When matters take that shape a girl must quit school. And yet Sidonie, when after a short vacation the school resumed its sessions, resumed with it. Toutou, who had to admit now that his sister was even more grand for her age than he, was always available for protection. There was no wonder that Sidonie wished to continue; Bonaventure explained why:
“So interesting is that McGuffey’s Third Reader!”
Those at home hesitated, and presently it was the first of October. Now it was too late to withdraw; the examination was to take place. The school’s opponents had expressed little impatience at the State Superintendent’s weary delay, but at length Catou asked, “Why dat man don’t nevva come!”
“The wherefore of his non-coming I ignore,” said Bonaventure, with a look of old pain in his young face; “but I am ready, let him come or let him come not.”
“’Tain’t no use wait no longer,” said Catou; “jis well have yo’ lil show widout him.”
“Sir, it shall be had! Revolution never go backwood!”

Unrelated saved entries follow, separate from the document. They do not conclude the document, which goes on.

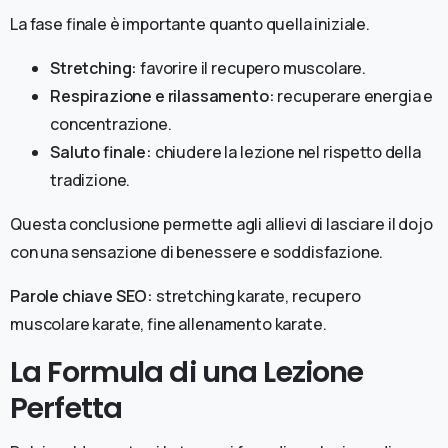
La fase finale è importante quanto quella iniziale.
Stretching:
favorire il recupero muscolare.
Respirazione e rilassamento:
recuperare energia e
concentrazione.
Saluto finale:
chiudere la lezione nel rispetto della
tradizione.
Questa conclusione permette agli allievi di lasciare il dojo
con una sensazione di benessere e soddisfazione.
Parole chiave SEO:
stretching karate, recupero
muscolare karate, fine allenamento karate.
La Formula di una Lezione
Perfetta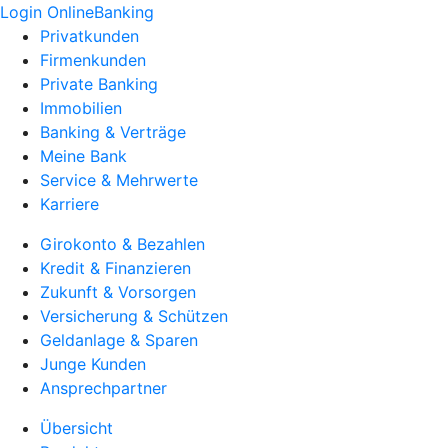
Login OnlineBanking
Privatkunden
Firmenkunden
Private Banking
Immobilien
Banking & Verträge
Meine Bank
Service & Mehrwerte
Karriere
Girokonto & Bezahlen
Kredit & Finanzieren
Zukunft & Vorsorgen
Versicherung & Schützen
Geldanlage & Sparen
Junge Kunden
Ansprechpartner
Übersicht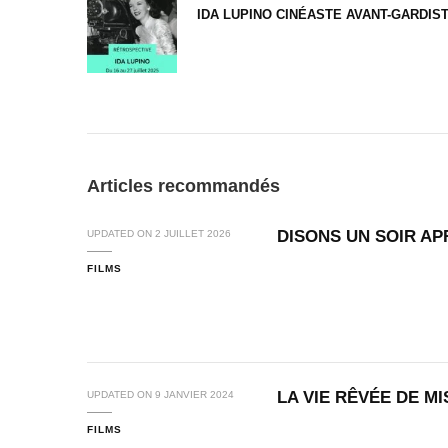
IDA LUPINO CINÉASTE AVANT-GARDIS
Articles recommandés
DISONS UN SOIR AP
UPDATED ON
2 JUILLET 2026
FILMS
LA VIE RÊVÉE DE M
UPDATED ON
9 JANVIER 2024
FILMS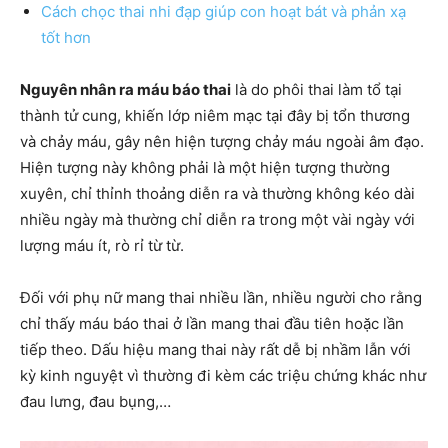
Cách chọc thai nhi đạp giúp con hoạt bát và phản xạ
tốt hơn
Nguyên nhân ra máu báo thai
là do phôi thai làm tổ tại
thành tử cung, khiến lớp niêm mạc tại đây bị tổn thương
và chảy máu, gây nên hiện tượng chảy máu ngoài âm đạo.
Hiện tượng này không phải là một hiện tượng thường
xuyên, chỉ thỉnh thoảng diễn ra và thường không kéo dài
nhiều ngày mà thường chỉ diễn ra trong một vài ngày với
lượng máu ít, rò rỉ từ từ.
Đối với phụ nữ mang thai nhiều lần, nhiều người cho rằng
chỉ thấy máu báo thai ở lần mang thai đầu tiên hoặc lần
tiếp theo. Dấu hiệu mang thai này rất dễ bị nhầm lẫn với
kỳ kinh nguyệt vì thường đi kèm các triệu chứng khác như
đau lưng, đau bụng,…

Much was the toil, many the anxieties, of the preparation. For Bonaventure at once determined to make the affair more than an examination. He set its date on the anniversary of the day when he had come to Grande Pointe. From such a day Sidonie could not be spared. She was to say a piece, a poem, an apostrophe to a star. A child, beholding the little star in the heavens, and wondering what it can be, sparkling diamond-like so high up above the world, exhorts it not to stop twinkling on his account. But to its tender regret the school knew that no more thereafter was Sidonie to twinkle in its firmament.
“Learn yo’ lessons hard, chil’run; if the State Sup’inten’ent, even at the last, you know”—Bonaventure could not believe that this important outpost had been forgotten.